DS1 had it hortly after birth as he was potentially exposed to someone who turned out to be infected, in hospital.

No idea where he had it. There is no scar to remind me. I had it as a pre-teen and ended up with a tiny scar, which has completely gone.

seaoflove · 30/03/2015 22:49

Let me just reiterate: I am not an anti-vaxxer.

However, all the posters ripping the OP a new arsehole: have YOU had your babies vaccinated against tuberculosis? Were you even offered the BCG for your children? Bet a lot of you haven't/weren't.

I just get the impression that the majority of people getting hysterical actually know very little about the NHS BCG programme and its (very patchy) coverage.
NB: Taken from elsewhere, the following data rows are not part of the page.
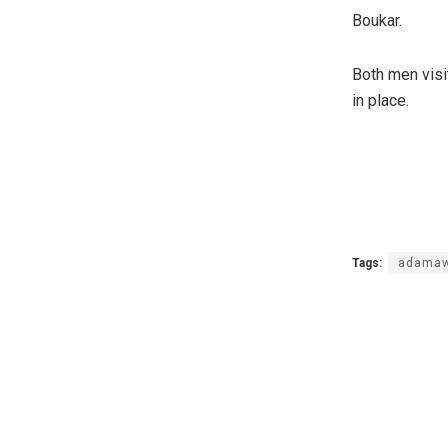
Boukar.
Both men visi
in place.
Tags:
adamaw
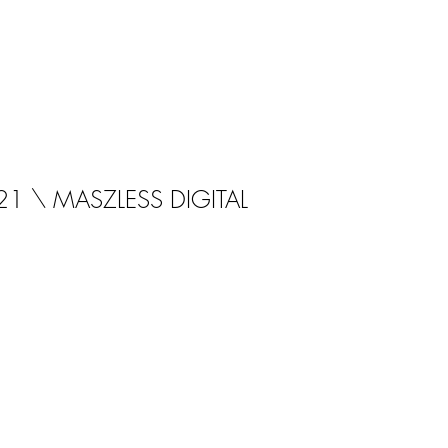
21 \ MASZLESS DIGITAL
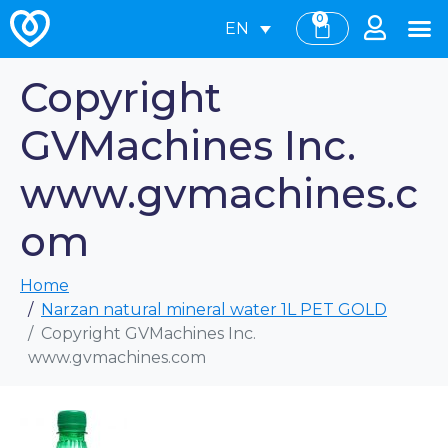
0
EN
Copyright
GVMachines Inc.
www.gvmachines.c
om
Home
Narzan natural mineral water 1L PET GOLD
Copyright GVMachines Inc.
www.gvmachines.com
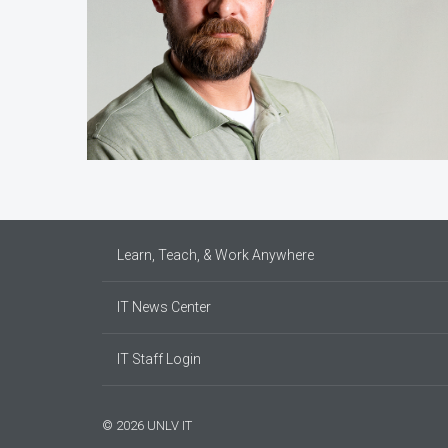
Learn, Teach, & Work Anywhere
IT News Center
IT Staff Login
© 2026 UNLV IT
Arudonto · 30/03/2015 22:52

Its done as a matter of course in Ireland but not mandatory.It has occasionally been dropped in certain counties like Cork but its those areas that seen outbreaks in Nurserys and schools so as far as I am aware its now offered again.

My uncle had tb at the age of 21.He was sick and hospitalised for months on end.My grandmother had 4 siblings.They all died of tb leaving her an only child.

A scar is nothing!

Jackieharris · 30/03/2015 23:03

I have an awful scar from my BCG.

It's big enough and noticeable enough for people to frequently comment on it if I wear a sleeveless top. I refused to wear sleeveless tops/dresses for several years because of this.

So I don't think that's a 'superficial' reason.

If you do get it, get it in the thigj

Salmotrutta · 30/03/2015 23:08

seaoflove - I was vaccinated at birth due to my mums family and my children were also vaccinated at 12 years in the 1990s.

BCG was routinely done here at least until then.

I was actually vaccinated again at 18 because I was no longer immune.

And the only scar I ever had from vaccination was actually my smallpox jab. Which they no longer do anyway but I never had a scar from the BCG.

Salmotrutta · 30/03/2015 23:10

Jackie - well. I'm sure my Mum would much rather have had her siblings alive with a scar than dying rather horribly Hmm

QTPie · 30/03/2015 23:11

This reply has been withdrawn

This has been withdrawn by MNHQ at the poster's request.

KatherinaMinova · 30/03/2015 23:18

YANBU to not want your baby to have the BCG, but don't make the decision on grounds of the scar. I had the vaccination as a small child - no scar now. DD does have the scar - but so does everyone else round here.

I wouldn't go on the say-so of one GP either (on anything serious, actually). Do some proper research on the pros and cons and make your decision based on that.